尉遲烈已經七十歲了,依舊老當益壯,鎮守北疆,威震北狄。他的兒子尉遲少將軍,已經接過了他的旗幟,成為白蘭新一代的將領。
秦銳已經是白蘭兵馬副元帥,楚北捷之下第一人。他的玄甲鐵騎已經擴充到十萬,是白蘭最鋒利的刀。
沈硯已經是白蘭首富,富可敵國。他的商路已經打通了天下各地,白蘭的商貿收入佔到了國庫的八成。
林拙已經白髮蒼蒼,但他的水利工程還在惠及萬民。白蘭的糧食產量,比二十年前翻了十倍。

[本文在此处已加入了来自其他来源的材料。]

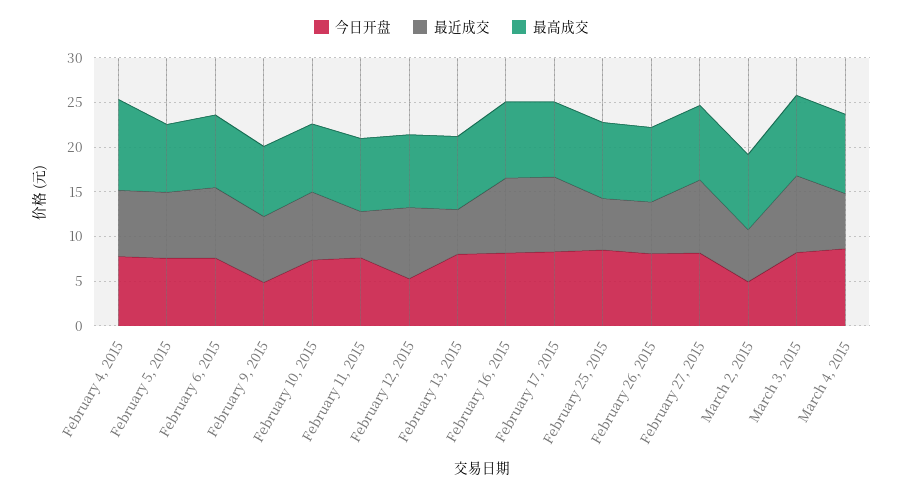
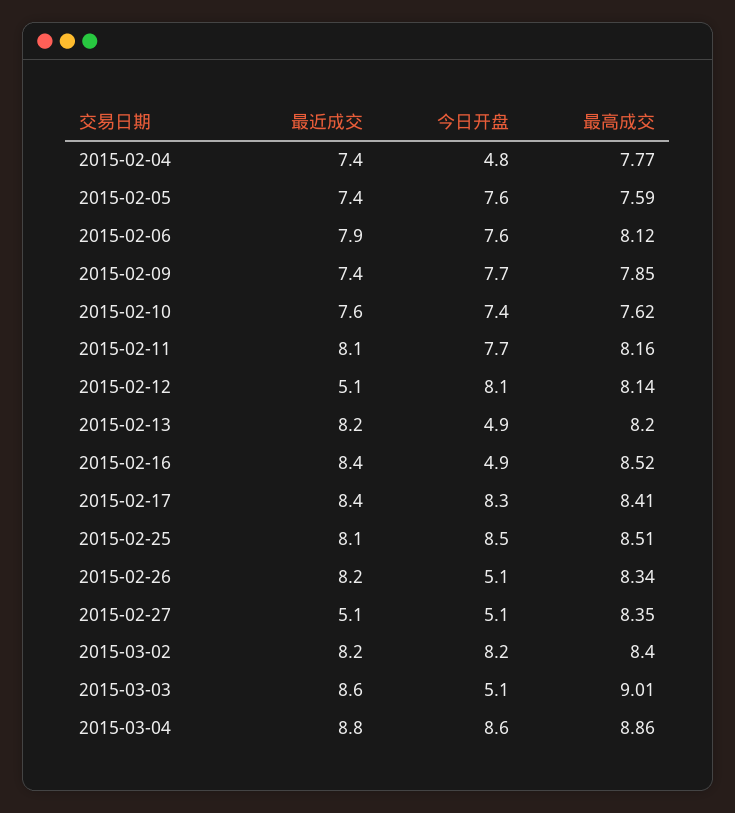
今日开盘, February 4, 2015: 8 -> 4.8
最高成交, February 4, 2015: 10 -> 7.77
今日开盘, February 9, 2015: 5 -> 7.7
最近成交, February 11, 2015: 5 -> 8.1
今日开盘, February 12, 2015: 5 -> 8.1
最近成交, February 12, 2015: 8 -> 5.1
今日开盘, February 13, 2015: 8 -> 4.9
最近成交, February 13, 2015: 5 -> 8.2
今日开盘, February 16, 2015: 8 -> 4.9
最近成交, February 25, 2015: 6 -> 8.1
今日开盘, February 26, 2015: 8 -> 5.1
最近成交, February 26, 2015: 6 -> 8.2
今日开盘, February 27, 2015: 8 -> 5.1
最近成交, February 27, 2015: 8 -> 5.1
今日开盘, March 2, 2015: 5 -> 8.2
最近成交, March 2, 2015: 6 -> 8.2
今日开盘, March 3, 2015: 8 -> 5.1
最近成交, March 4, 2015: 6 -> 8.8

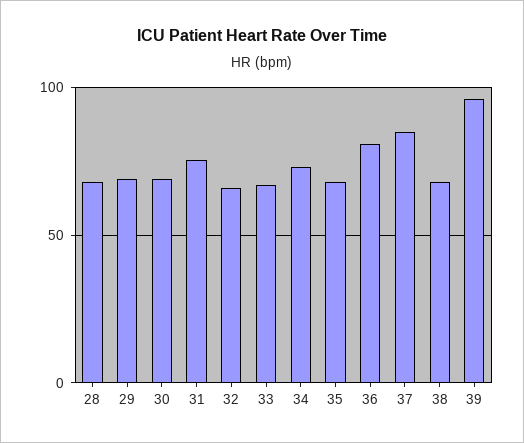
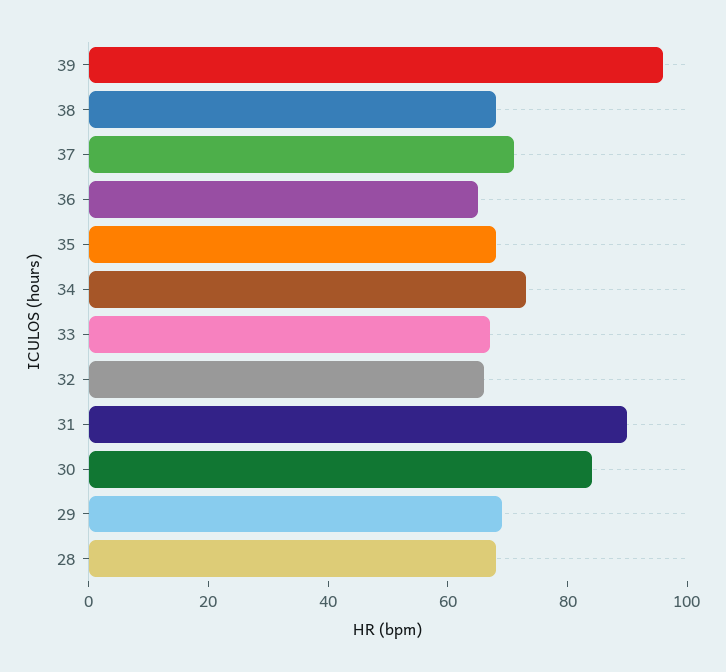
30: 70 -> 85
31: 75 -> 90
36: 80 -> 65
37: 85 -> 70

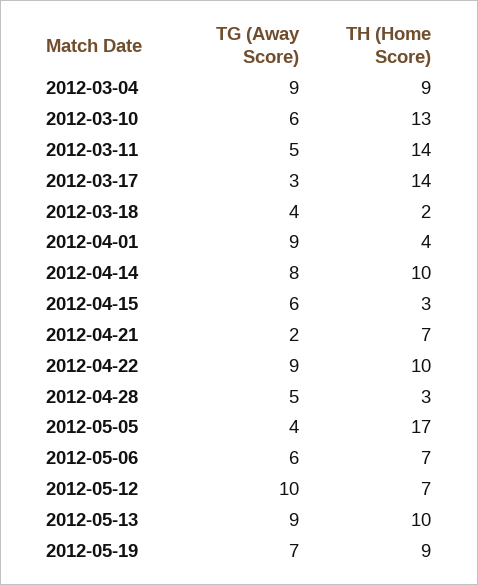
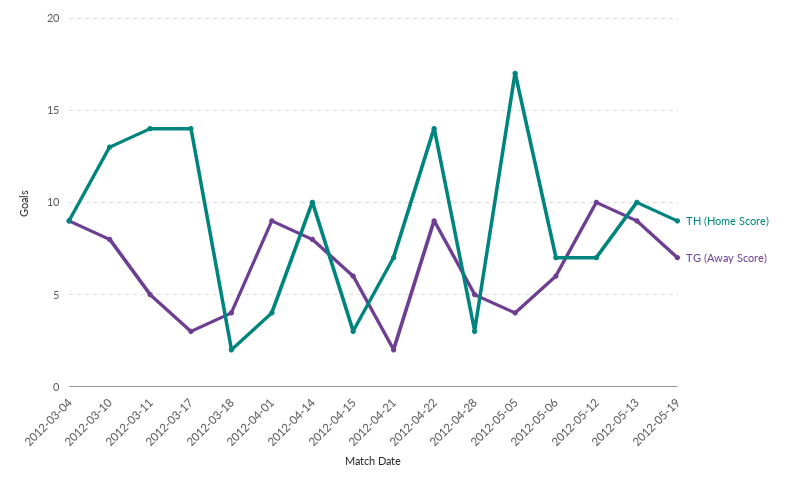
TG (Away Score), 2012-03-10: 6 -> 8
TH (Home Score), 2012-04-22: 10 -> 14

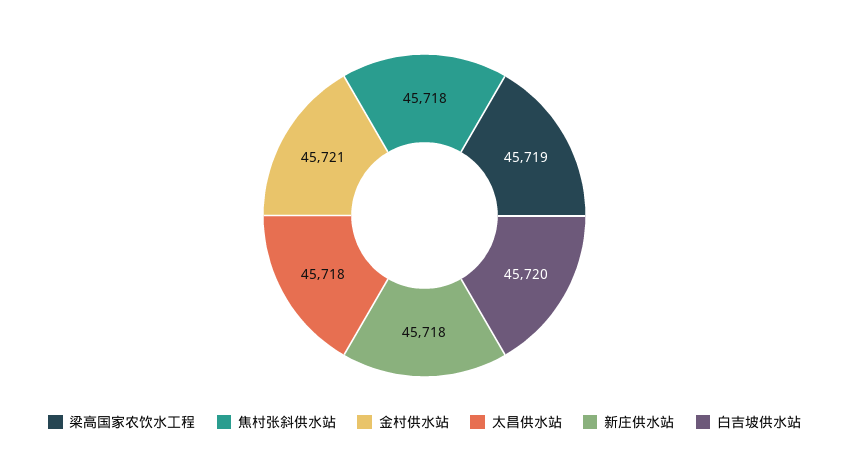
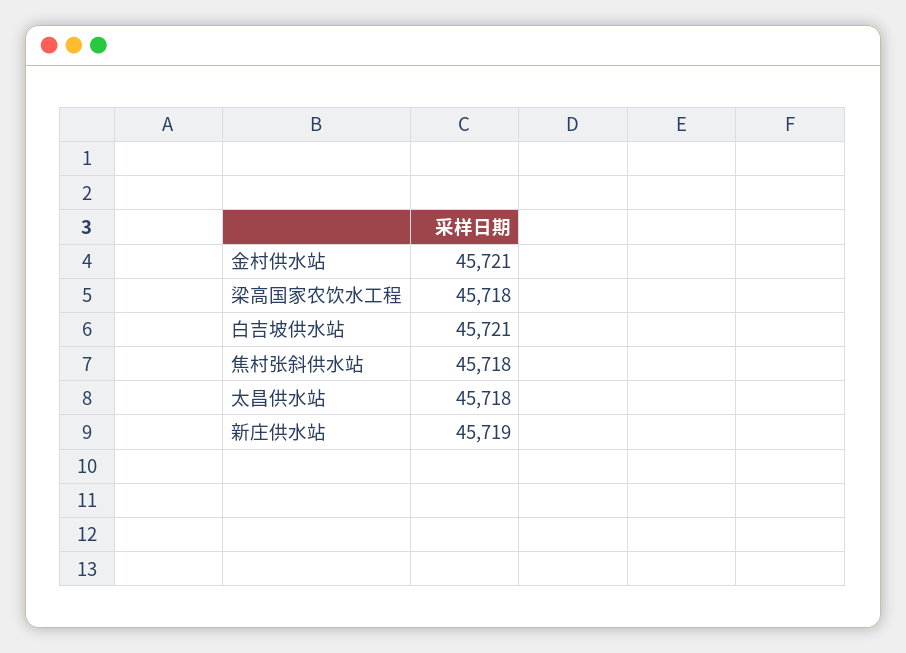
梁高国家农饮水工程: 45719 -> 45718
新庄供水站: 45718 -> 45719
白吉坡供水站: 45720 -> 45721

魯奇已經老了,打不動鐵了。但他的弟子們繼承了他的手藝,將白蘭的軍工推向了一個又一個高峰。
蘇九卿依舊是暗衛統領,他的暗衛網路已經覆蓋了天下各地。天下事,無一能瞞我。
白娉婷已經是白蘭第一位女丞相。她的女子學堂遍佈天下,白蘭的女子都能讀書識字、明理知義。她被譽為“白蘭第一才女”,是天下女子的楷模。
而楚北捷——
他是白蘭兵馬大元帥,統領百萬大軍,威震天下。他從未有過二心,從未有過怨言,隻是默默地守護著白蘭的江山。